Be well and hopefully you can find it online.
Thanks you for this recipe! I think it is a healthy drink!
I just made the tea and my family just loves it and they want me to make it at all times .Thanks for the recipe
Priya Vaidya says
Hi Archana ,
Where I did you buy the tea pot from ? Is it stainless steel. ?
Yes stainless steel. Its from bed bath and beyond
I'd love to have this at work but we only have a kettle and a microwave.
Could I make this of an evening and microwave it or add boiling water to reheat it at work?
Yes you can always make it at home and microwave it. It stays good for an hour or 2
Delicious! I’ve bought so many chai tea bags and loose leaf teas hoping to match my husband’s family’s chai “bite”. They swear they just get the chai loose leaf or bags and add milk but I have found that to be improbable! This is much closer and oh so delicious! Thank you for this simple but complex recipe and variations to try in the blog.

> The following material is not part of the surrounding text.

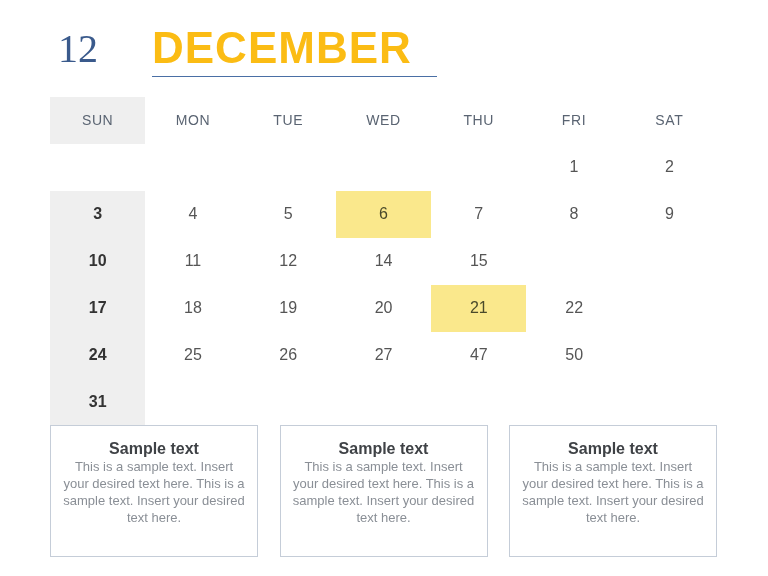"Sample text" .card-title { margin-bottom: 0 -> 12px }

I came across the adrak chai recipe while searching for calories in chai ...alya chi chah is the cure for all cough cold ailments and the only tea I drink...
I go without tea but only have ginger tea ....as it is the tea we were allowed to sip from grandma's cup early in the morning when you had a slight cold or cough. Filled with amazing aroma ...and tasty ...

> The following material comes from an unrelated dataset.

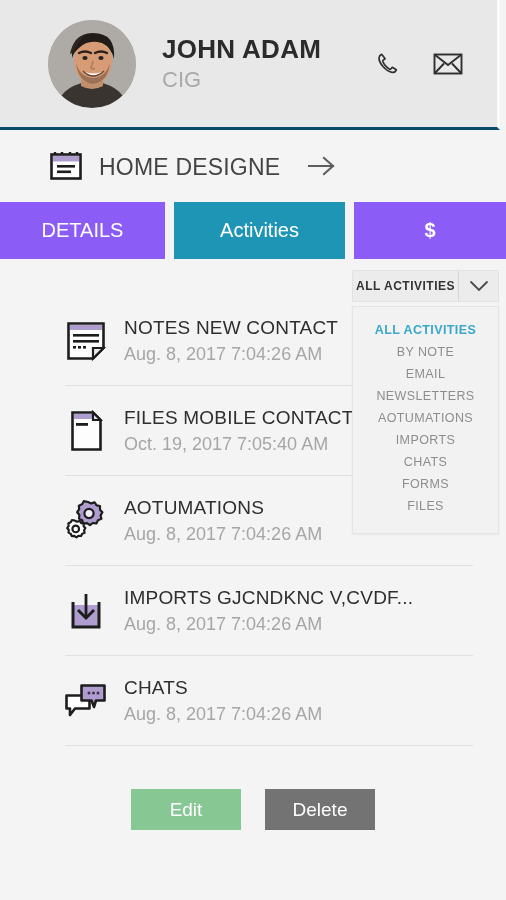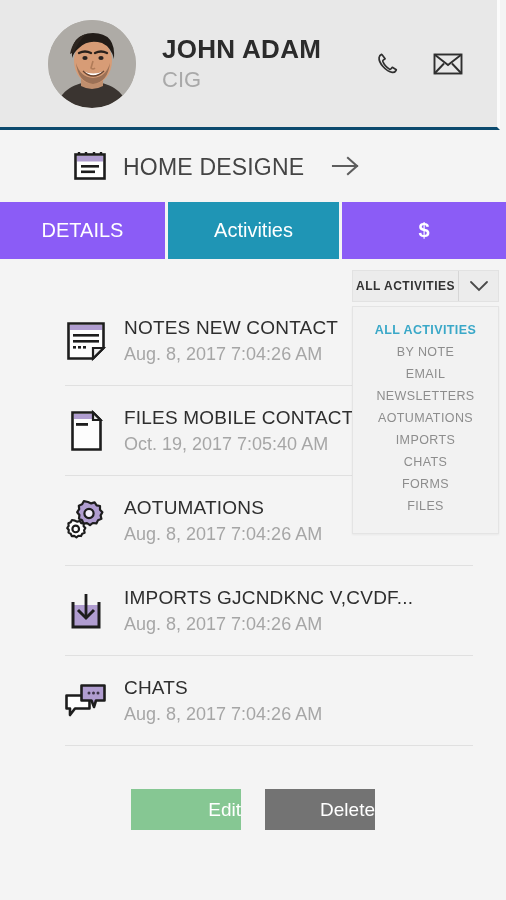"HOME DESIGNE" .title-row { padding-left: 24px -> none }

Here is a quick tip that I follow
I boil water and then add ginger ( niccely washed and grated - yes i too do not peel it) . Post boiling and getting aroma of ginger in water I add tea leaves and quickly close the pot and switch off the burner and let it simmer ...the tea gets only nice ginger aroma and tea is mild....
I pour in flask and store and while drinking add milk or sugar as required ...
This is a good way to carry my tea as well ...
Loved to read your recipe too ...will try
Jaswinder Singh says
I trief and chai was the best. I also like British tetley tea.
Love it . It’s so warm and delicious
Regina Gornall says
I am enjoying this right now. I even bought the tea you like Wagh Bakri. It is delicious. I was born and raised in Germany, the only time we add milk to tea if it is just straight black tea. I never would have added milk to a tea containing ginger, but it is yummy. I do like creamy teas (and coffee) . This is a game changer, now I need to make my own masala since I got 1 kg of Wagh Bakri. I felt my tea needed to be paired with something Indian, so I made a quick besan chilla, thanks to my spice haul last week.
Thank you again for your generosity sharing your recipes.
P.S. I tried ordering the tea through your link, but it is in USA, I am in UK, when I switch the amazon site to UK I am not sure if you are getting credit. You might consider having a UK account as well. I was going to order the masala dabba, but with the USA link I would have to pay shipping of almost 40 £, and the dabba was not available on UK amazon.
Thank you for the lovely feedback, Regina! I will look into how to create and share a UK amazon account.